**Tareas requeridas:**
**1)** ¿Concuerdan con el fragmento sobre Armando Salas Portugal estas afirmaciones? (a) Aprendió fotografía de manera autodidacta. (b) Murió en 1950. (c) Todas sus imágenes forman parte del patrimonio de la UNAM. Contesta sí o no a cada una y cita literalmente las palabras del fragmento que lo deciden.
**2)** Extrae del fragmento sobre Armando Salas Portugal el pasaje que va desde "Otro caso muy" hasta "no tan lejanas.", sin cambiar nada.
**3)** ¿Puedes continuar el fragmento sobre Armando Salas Portugal a partir de su última frase?
== Fragmento proporcionado
Otro caso muy distinto al de Waite en la producción fotográfica es el del regiomontano Armando Salas Portugal, que encontrarán en esta edición. Autodidacta, Salas Portugal conoció por curiosidad la máquina fotográfica de su hermano, de la cual no se despegó nunca más para hacerla su forma de vida. Tras su fallecimiento en 1995, dejó una producción de 60 000 imágenes, algunas de las cuales forman parte del patrimonio de la UNAM; las correspondientes al Pedregal de San Ángel y la Ciudad Universitaria, desde que esta última comenzó a levantar sus cimientos en la década de 1950. Imágenes para la nostalgia de unas décadas no tan lejanas.
====
== Datos de origen
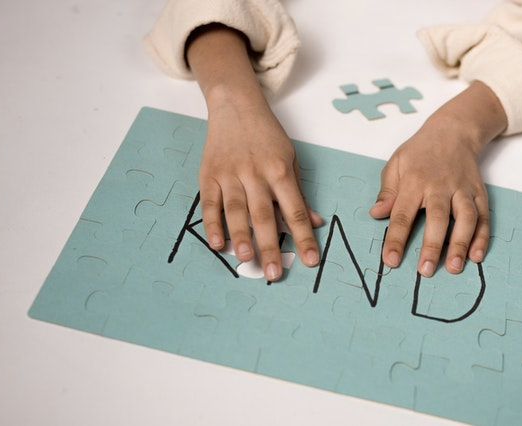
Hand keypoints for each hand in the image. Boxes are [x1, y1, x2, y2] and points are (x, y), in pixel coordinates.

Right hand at [187, 24, 321, 280]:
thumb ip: (298, 194)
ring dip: (241, 236)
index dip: (303, 237)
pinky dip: (212, 223)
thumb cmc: (267, 137)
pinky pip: (209, 203)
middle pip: (264, 215)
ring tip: (245, 259)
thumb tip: (313, 223)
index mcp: (280, 171)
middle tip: (273, 273)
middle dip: (270, 245)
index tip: (310, 261)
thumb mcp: (290, 160)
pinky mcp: (209, 175)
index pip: (295, 210)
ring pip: (236, 210)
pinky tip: (217, 243)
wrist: (236, 106)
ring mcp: (230, 174)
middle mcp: (256, 174)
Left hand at [370, 81, 506, 276]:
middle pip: (437, 218)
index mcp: (414, 181)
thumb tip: (376, 214)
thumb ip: (387, 191)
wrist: (453, 131)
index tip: (390, 260)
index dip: (395, 238)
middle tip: (426, 271)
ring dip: (461, 244)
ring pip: (465, 218)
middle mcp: (440, 186)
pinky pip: (483, 216)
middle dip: (432, 246)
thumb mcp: (396, 163)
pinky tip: (477, 255)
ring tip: (455, 268)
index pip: (402, 214)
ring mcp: (462, 190)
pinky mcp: (479, 193)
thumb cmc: (420, 151)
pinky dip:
====
**Respuestas:**
**1)**
(a) Sí: "Autodidacta, Salas Portugal conoció por curiosidad la máquina fotográfica de su hermano"
(b) No: "Tras su fallecimiento en 1995"
(c) No: "algunas de las cuales forman parte del patrimonio de la UNAM"

**2)**
Otro caso muy distinto al de Waite en la producción fotográfica es el del regiomontano Armando Salas Portugal, que encontrarán en esta edición. Autodidacta, Salas Portugal conoció por curiosidad la máquina fotográfica de su hermano, de la cual no se despegó nunca más para hacerla su forma de vida. Tras su fallecimiento en 1995, dejó una producción de 60 000 imágenes, algunas de las cuales forman parte del patrimonio de la UNAM; las correspondientes al Pedregal de San Ángel y la Ciudad Universitaria, desde que esta última comenzó a levantar sus cimientos en la década de 1950. Imágenes para la nostalgia de unas décadas no tan lejanas.

**3)**
Si a partir de la segunda mitad del siglo XIX las incipientes técnicas fotográficas permitieron registrar los primeros retratos de la vida de ese México en desarrollo, un siglo antes fue la pintura, la cual daba cuenta de los rostros de la vida de entonces, enfocada en el comercio en el centro de la capital. La pintura de castas dejaba ver familias, comerciantes o indígenas realizando actividades cotidianas. Actitudes, atuendos y ocupaciones enfatizaban las diferencias sociales, económicas, laborales y hasta morales de los personajes. El ideal jerarquizado de la sociedad novohispana se intentaba sustentar en aquellas pinturas.
La imagen, en sus diferentes circunstancias, delinea el hilo conductor detrás de estos textos que conforman la edición 56 de BiCentenario. Remitámonos, para abundar algo más, al 21 de julio de 1822, y hallar la importancia de lo que hoy se conoce como propaganda, publicidad o marketing. Agustín de Iturbide lograba su anhelada coronación, y aunque el México que se independizaba pasaba por penurias económicas, la legitimación del poder tenía en la ostentación de riquezas –ornato, ajuar, indumentaria– la mejor expresión para consagrarse junto a su mujer Ana María. Un alarde de opulencia que se alimentó del oropel de Napoleón I y Josefina, coronados en el París de 1804.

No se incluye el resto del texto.